Le concert des Stones au Marquee en mars 1971 est donné devant un parterre de happy few, on le remarque à la taille de la salle et au nombre relativement modeste de spectateurs. Dans le public figuraient d’ailleurs Eric Clapton, Jimmy Page, Rick Grech et Andrew Oldham, le premier manager des Stones. Les images du show sont d’un intérêt prodigieux. La dégaine des Stones à l’époque fait penser à celle de n’importe quel groupe stoner d’aujourd’hui, comme quoi l’histoire est un éternel recommencement.

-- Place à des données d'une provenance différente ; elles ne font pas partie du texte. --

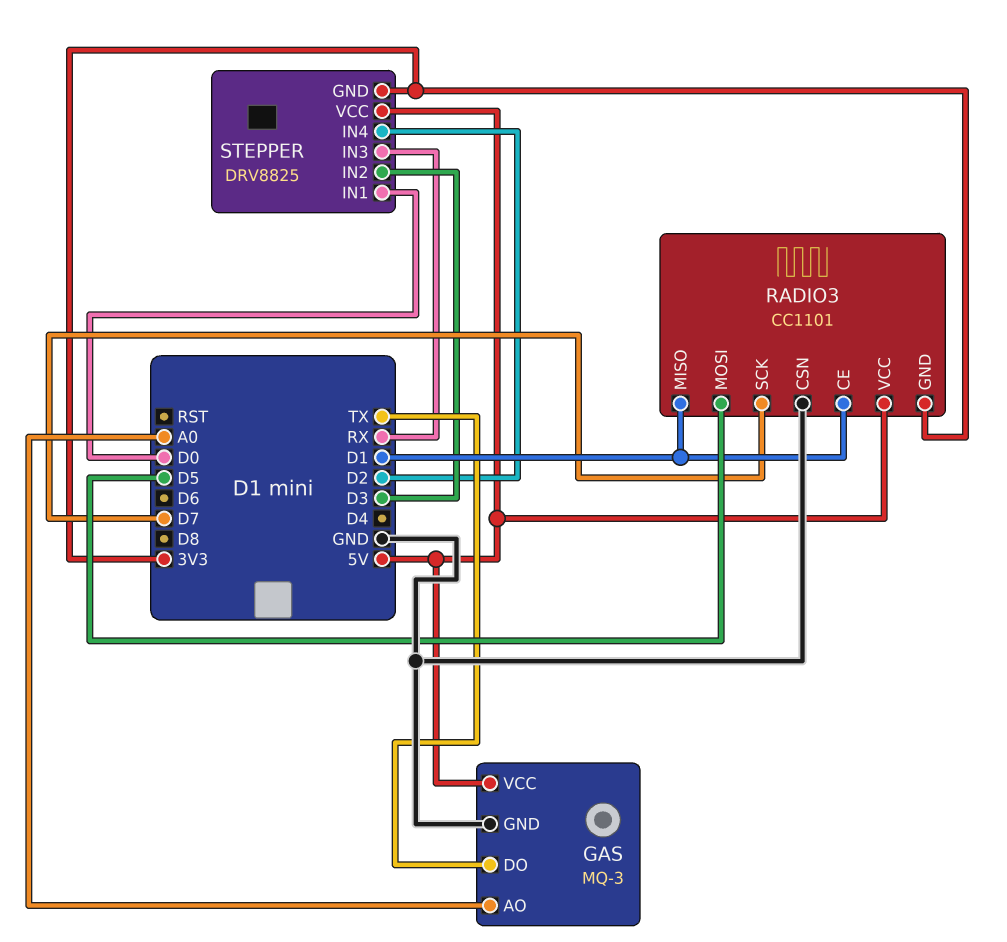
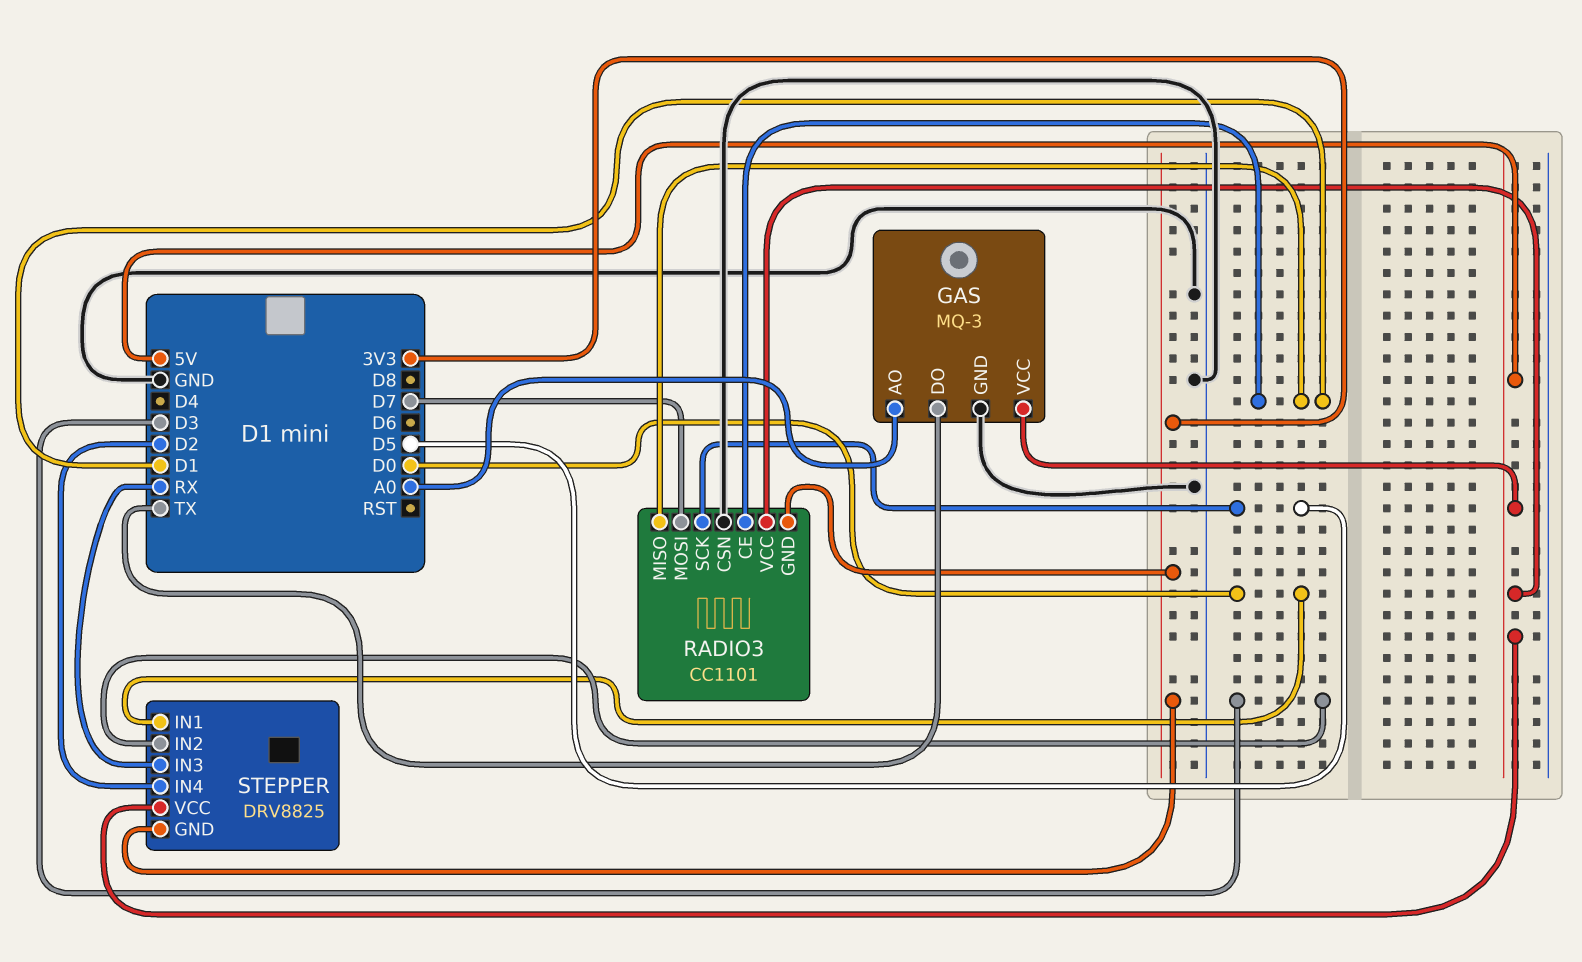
RADIO3 pin MOSI: D5 -> D7
RADIO3 pin SCK: D7 -> D5

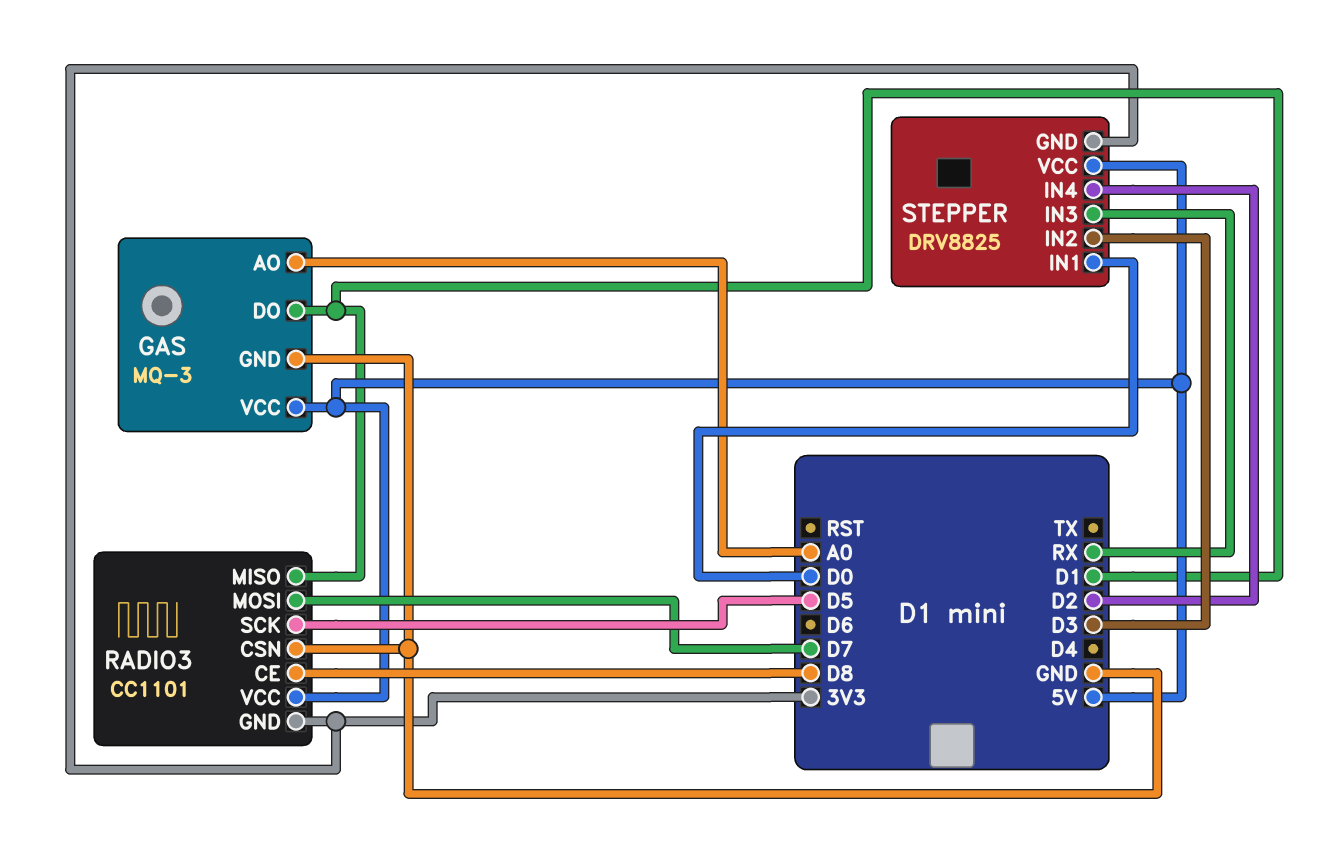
GAS pin DO: TX -> D1
RADIO3 pin CE: D1 -> D8

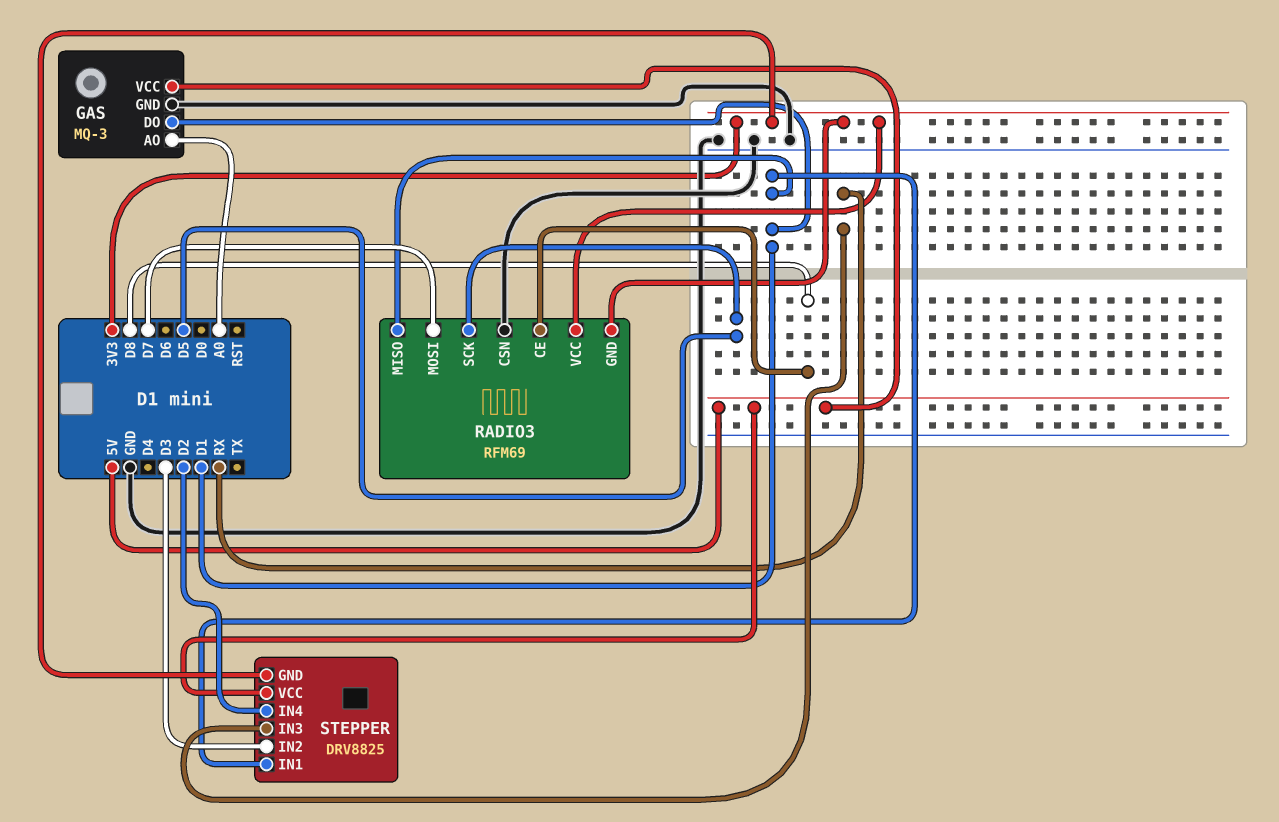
RADIO3: CC1101 -> RFM69
RADIO3 pin VCC: 5V -> 3V3
STEPPER pin IN1: D0 -> D1

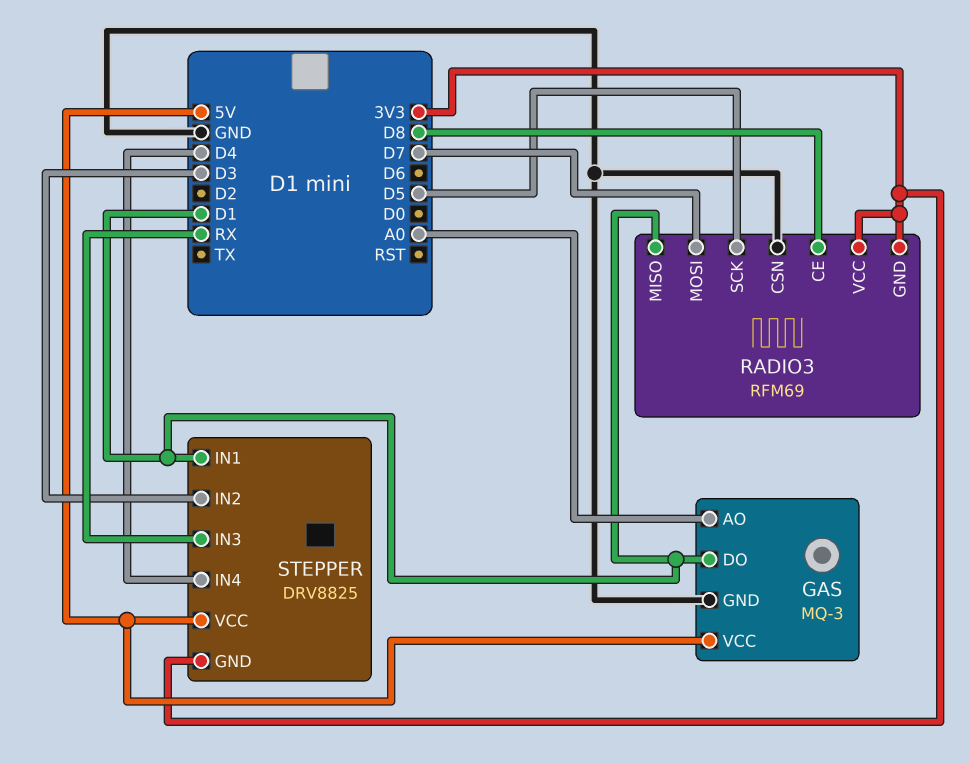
STEPPER pin IN4: D2 -> D4

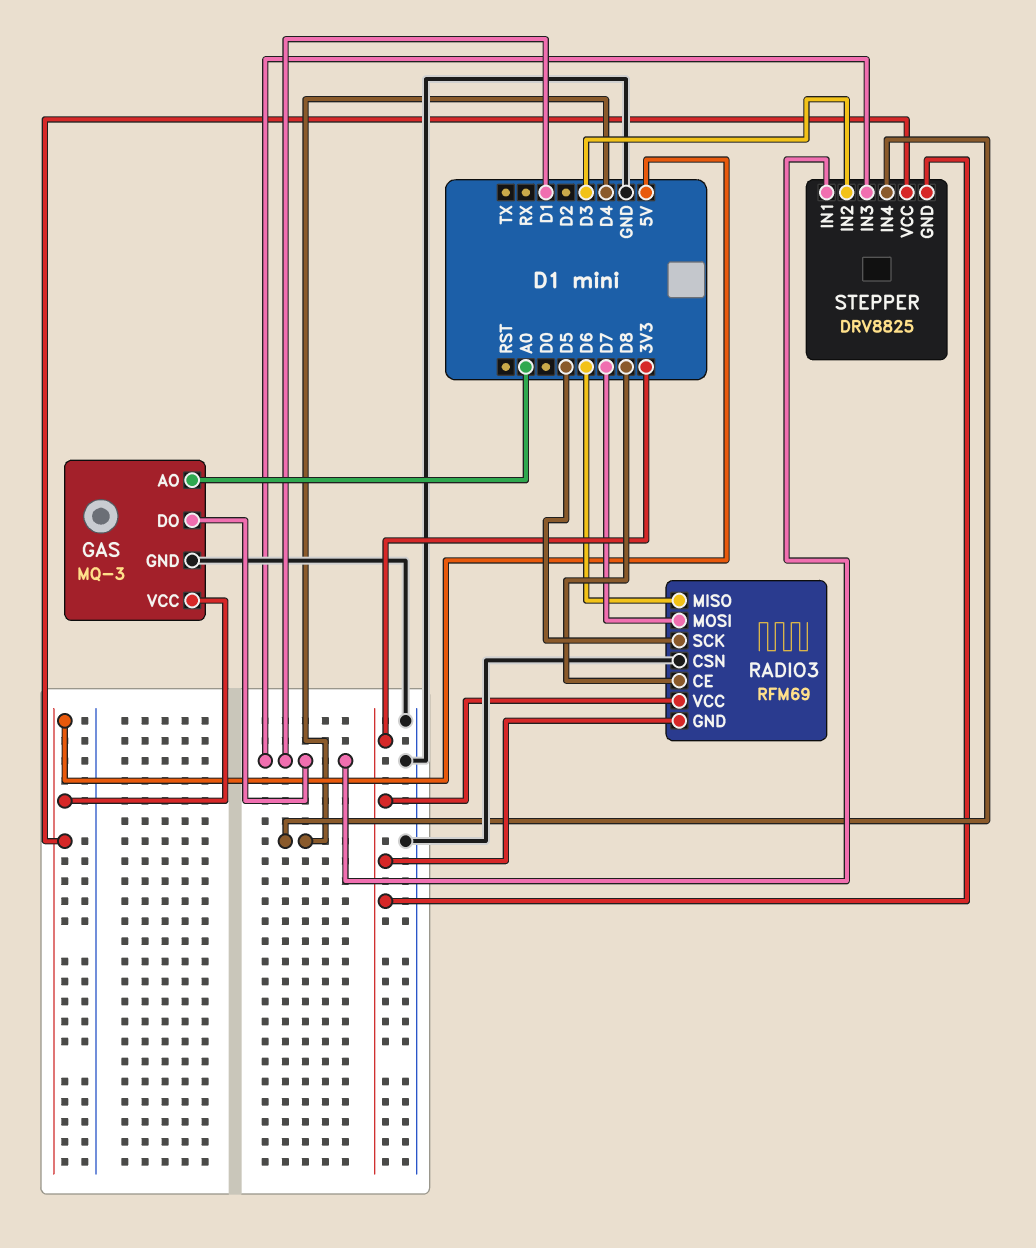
RADIO3 pin MISO: D1 -> D6
STEPPER pin IN3: RX -> D1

Mick Jagger, avec son petit boléro à paillettes, accapare toute l’attention. Derrière lui, Mick Taylor aligne de tranquilles et faramineux arpèges sur une Gibson SG, tandis que Keith Richards, chétif et mal rasé, calibre du riff sur mesure sur un répertoire de rêve : « Live with me » (du précédent album « Let it bleed »), « Dead flowers » (un titre de « Sticky Fingers » qui ne ressortira des oubliettes que pour la tournée de 1999), « I got the blues » (également un titre nouveau à l’époque), « Let it rock » (une reprise de Chuck Berry), « Midnight rambler » (la pièce de résistance), « Satisfaction » (obligatoire et ici dans une version un peu accélérée), « Bitch » et « Brown sugar », succulent final.
Derrière, la section rythmique de l’inaltérable Charlie Watts et du discret Bill Wyman assure une cadence métronomique inattaquable. On trouve aussi la section de cuivres composée de Bobby Keys et Jim Price et, quant au piano, on entend au loin le travail de Ian Stewart, le sixième Stones qui reste planqué quelque part dans l’ombre.
La qualité de l’image et du son font de ce DVD une acquisition obligatoire pour tout fan de rock, fan des Stones, fan des Seventies, fan de musique ou de poterie, peu importe, tout le monde doit avoir ce truc. Ce sont les Stones au plus haut de leur créativité et de leur carrière, et qui plus est dans le cadre restreint d’un club. Après, ce seront les concerts géants aux Etats-Unis, avec des centaines de caméras partout et des feux d’artifice. Ici, à Londres, les Stones jouent comme n’importe quel groupe de rock et ils démontrent qu’ils sont à l’époque le plus grand groupe du monde.